Lipschitz Regularization Methods for WGANs

2018-09-27

TL;DR- Code snippets for various Lipschitz Regularization methods for WGAN - Gradient Clipping, Gradient Penalty, Spectral Normalization etc. in PyTorch.

Wasserstein Generative Adversarial Networks (WGANs) have attracted a lot of research interests for two main reasons -

Noting the fundamental difference between the two classes of probability metrics - $f-$ divergences and IPMs (Integral Probability Metrics) and correctly opts for the widely used IPM metric - the Wasserstein Distance.
Simplifying the computation of Wasserstein distance using the Kantorovich-Rubinstein Duality which converts this

$\begin{align} W(p_{data}, q_\theta) = \inf_{\gamma \in \pi(p_{data}, q_\theta)} \mathbb{E}_{x,y \sim \gamma}[\|x-y\|] \end{align}$

to this

$\begin{align} W(p_{data}, q_\theta) = \sup_{\|f\|_{L \leq 1}} \mathbb{E}_{x \sim p_{data}}[f(x)] - \mathbb{E}_{y \sim q_\theta}[f(y)] \end{align}$

Essentially, we convert an intractable infinimum to a supremum that can be computed. For a complete derivation of the above duality, refer this awesome post.
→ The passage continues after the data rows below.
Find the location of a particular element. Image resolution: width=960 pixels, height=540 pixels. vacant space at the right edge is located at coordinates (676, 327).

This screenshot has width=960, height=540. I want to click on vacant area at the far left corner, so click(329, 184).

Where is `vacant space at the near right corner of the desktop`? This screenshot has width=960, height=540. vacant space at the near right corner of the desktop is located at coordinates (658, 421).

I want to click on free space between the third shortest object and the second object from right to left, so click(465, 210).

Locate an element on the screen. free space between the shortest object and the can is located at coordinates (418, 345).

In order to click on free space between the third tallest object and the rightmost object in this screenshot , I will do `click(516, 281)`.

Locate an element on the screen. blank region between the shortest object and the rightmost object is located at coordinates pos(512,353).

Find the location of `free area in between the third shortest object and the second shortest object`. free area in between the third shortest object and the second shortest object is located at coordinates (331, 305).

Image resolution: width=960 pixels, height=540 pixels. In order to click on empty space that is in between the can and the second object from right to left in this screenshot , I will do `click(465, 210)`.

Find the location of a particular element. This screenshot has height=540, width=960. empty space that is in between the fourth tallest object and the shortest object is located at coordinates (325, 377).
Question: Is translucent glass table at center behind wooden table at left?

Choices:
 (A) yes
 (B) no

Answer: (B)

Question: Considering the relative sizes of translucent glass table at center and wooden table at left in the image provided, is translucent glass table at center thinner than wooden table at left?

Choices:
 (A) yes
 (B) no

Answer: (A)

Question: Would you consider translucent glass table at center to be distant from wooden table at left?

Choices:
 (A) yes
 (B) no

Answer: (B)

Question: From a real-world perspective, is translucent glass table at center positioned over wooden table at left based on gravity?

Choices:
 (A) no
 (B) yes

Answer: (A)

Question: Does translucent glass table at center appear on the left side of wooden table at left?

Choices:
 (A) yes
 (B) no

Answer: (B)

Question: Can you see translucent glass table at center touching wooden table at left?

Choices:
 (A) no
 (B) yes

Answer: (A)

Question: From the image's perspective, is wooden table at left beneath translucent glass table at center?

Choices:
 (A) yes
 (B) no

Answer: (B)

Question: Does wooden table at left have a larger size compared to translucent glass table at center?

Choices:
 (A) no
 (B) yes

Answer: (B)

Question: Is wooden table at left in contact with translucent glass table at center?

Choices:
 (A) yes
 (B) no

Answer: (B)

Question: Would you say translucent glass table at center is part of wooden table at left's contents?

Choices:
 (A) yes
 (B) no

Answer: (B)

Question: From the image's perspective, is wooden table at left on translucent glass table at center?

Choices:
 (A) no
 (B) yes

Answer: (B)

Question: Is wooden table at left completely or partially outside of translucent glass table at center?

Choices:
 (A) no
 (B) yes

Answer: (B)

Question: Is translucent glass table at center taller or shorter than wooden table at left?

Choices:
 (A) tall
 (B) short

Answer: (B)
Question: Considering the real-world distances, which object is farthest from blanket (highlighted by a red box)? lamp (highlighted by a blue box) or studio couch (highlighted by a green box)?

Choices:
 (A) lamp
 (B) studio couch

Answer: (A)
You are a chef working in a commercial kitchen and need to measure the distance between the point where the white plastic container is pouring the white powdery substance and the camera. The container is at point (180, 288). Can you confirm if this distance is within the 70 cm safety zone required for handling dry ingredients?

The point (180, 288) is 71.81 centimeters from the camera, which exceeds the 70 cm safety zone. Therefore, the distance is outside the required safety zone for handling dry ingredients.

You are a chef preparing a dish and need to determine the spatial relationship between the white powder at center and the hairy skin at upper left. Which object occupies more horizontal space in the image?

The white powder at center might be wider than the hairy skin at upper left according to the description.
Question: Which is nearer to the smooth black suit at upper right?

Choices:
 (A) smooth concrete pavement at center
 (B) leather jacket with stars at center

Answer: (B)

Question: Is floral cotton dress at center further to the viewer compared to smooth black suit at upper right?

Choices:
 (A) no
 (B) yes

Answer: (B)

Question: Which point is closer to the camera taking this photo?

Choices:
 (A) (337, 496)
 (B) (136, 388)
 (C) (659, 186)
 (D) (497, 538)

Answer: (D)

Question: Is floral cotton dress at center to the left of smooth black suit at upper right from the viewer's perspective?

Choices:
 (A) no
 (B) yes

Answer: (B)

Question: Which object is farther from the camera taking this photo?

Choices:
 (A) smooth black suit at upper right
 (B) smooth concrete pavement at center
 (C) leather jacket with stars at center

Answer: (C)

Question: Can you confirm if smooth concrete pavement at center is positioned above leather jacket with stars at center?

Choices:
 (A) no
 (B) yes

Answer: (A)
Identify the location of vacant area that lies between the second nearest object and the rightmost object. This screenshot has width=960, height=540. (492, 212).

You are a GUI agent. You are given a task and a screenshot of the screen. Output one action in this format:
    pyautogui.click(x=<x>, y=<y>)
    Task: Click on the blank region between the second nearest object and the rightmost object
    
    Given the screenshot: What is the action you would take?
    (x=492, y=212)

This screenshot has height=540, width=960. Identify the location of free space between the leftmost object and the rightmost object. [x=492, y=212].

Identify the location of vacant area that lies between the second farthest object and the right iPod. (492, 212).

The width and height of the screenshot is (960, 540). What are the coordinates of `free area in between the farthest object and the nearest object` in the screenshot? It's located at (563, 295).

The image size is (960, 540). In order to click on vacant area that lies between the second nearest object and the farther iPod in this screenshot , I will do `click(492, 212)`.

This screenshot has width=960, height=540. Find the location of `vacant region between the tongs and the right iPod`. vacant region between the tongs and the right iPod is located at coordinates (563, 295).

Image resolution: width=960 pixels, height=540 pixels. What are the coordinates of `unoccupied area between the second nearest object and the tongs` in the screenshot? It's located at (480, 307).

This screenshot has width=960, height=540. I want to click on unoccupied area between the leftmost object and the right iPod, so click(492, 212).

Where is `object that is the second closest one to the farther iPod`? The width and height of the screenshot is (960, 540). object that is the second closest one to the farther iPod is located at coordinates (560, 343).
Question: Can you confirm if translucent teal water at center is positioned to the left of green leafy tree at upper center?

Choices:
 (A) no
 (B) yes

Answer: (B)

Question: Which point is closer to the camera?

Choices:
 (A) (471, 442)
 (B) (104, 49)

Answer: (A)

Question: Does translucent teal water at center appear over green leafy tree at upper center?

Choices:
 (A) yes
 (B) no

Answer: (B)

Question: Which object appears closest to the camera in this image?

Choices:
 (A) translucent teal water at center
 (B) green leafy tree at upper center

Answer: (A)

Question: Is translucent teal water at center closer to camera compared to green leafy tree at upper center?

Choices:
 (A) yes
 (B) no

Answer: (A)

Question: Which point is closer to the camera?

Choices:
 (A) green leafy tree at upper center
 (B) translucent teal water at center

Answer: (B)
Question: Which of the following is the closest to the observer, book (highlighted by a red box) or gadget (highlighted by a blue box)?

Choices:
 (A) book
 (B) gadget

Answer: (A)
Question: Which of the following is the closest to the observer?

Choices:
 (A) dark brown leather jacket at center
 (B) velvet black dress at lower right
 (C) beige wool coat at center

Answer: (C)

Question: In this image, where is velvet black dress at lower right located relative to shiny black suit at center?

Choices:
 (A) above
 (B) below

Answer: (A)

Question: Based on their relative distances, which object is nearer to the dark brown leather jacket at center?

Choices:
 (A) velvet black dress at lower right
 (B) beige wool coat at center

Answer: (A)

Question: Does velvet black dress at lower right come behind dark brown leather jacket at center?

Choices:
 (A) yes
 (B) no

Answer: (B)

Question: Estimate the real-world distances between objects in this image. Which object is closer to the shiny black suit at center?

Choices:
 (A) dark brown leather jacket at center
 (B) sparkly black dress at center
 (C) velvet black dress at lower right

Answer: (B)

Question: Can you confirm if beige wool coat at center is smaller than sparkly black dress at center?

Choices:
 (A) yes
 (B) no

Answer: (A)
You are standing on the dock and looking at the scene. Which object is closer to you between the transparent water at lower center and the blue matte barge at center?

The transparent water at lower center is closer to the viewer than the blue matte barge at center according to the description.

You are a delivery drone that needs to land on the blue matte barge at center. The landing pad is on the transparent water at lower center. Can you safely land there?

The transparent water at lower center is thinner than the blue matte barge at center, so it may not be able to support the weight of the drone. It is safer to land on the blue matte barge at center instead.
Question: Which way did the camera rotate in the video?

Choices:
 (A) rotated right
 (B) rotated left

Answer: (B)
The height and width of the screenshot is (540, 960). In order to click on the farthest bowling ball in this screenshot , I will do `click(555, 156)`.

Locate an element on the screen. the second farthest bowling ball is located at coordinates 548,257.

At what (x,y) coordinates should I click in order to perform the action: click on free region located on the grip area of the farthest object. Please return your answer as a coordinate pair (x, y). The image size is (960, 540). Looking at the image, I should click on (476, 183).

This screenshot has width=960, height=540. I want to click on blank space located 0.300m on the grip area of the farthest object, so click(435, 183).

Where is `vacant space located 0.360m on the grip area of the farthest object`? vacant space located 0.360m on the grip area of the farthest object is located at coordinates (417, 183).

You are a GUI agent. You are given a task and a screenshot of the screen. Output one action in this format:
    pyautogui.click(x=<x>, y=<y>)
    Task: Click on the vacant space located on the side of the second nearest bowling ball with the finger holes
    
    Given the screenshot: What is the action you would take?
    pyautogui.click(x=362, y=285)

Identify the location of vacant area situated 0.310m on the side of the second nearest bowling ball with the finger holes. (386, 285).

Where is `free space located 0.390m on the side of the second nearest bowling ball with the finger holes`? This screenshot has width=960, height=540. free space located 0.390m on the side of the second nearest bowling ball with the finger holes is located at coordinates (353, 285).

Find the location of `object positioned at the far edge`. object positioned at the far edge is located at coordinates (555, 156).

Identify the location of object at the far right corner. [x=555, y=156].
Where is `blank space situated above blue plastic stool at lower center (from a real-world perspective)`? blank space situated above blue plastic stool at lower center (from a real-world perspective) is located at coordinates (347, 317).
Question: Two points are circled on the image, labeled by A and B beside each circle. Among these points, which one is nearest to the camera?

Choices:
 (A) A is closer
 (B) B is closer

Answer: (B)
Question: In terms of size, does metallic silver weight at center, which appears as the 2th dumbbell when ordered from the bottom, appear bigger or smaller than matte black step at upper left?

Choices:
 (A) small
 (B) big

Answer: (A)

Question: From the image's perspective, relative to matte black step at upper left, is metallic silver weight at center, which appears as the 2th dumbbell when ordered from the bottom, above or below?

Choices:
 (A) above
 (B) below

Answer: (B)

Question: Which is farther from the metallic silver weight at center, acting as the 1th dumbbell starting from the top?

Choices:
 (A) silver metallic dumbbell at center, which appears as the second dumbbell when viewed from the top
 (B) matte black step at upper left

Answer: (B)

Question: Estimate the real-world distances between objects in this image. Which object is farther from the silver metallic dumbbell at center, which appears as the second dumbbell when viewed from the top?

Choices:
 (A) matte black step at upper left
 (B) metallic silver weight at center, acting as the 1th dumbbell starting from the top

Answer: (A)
The caveat under concern is that how to make the function $f$ ,which is the discriminator in case of WGANs, $1-$ Lipschitz?. The following are some of the neat ideas for regularizing any Discriminator network to $1-$ Lipschitz.

Gradient Clipping

Note that the fundamental idea behind $1-$ Lipschitz functions it that they have finite bound on their gradients (of $1$ in this case) in the given interval. Therefore to achieve this, one solution is to clip the weights of the Discriminator - which controls how the discriminator behaves - such that the gradient value never exceeds $1$ . This is stright-forward to implement in Pytorch using the clamp function.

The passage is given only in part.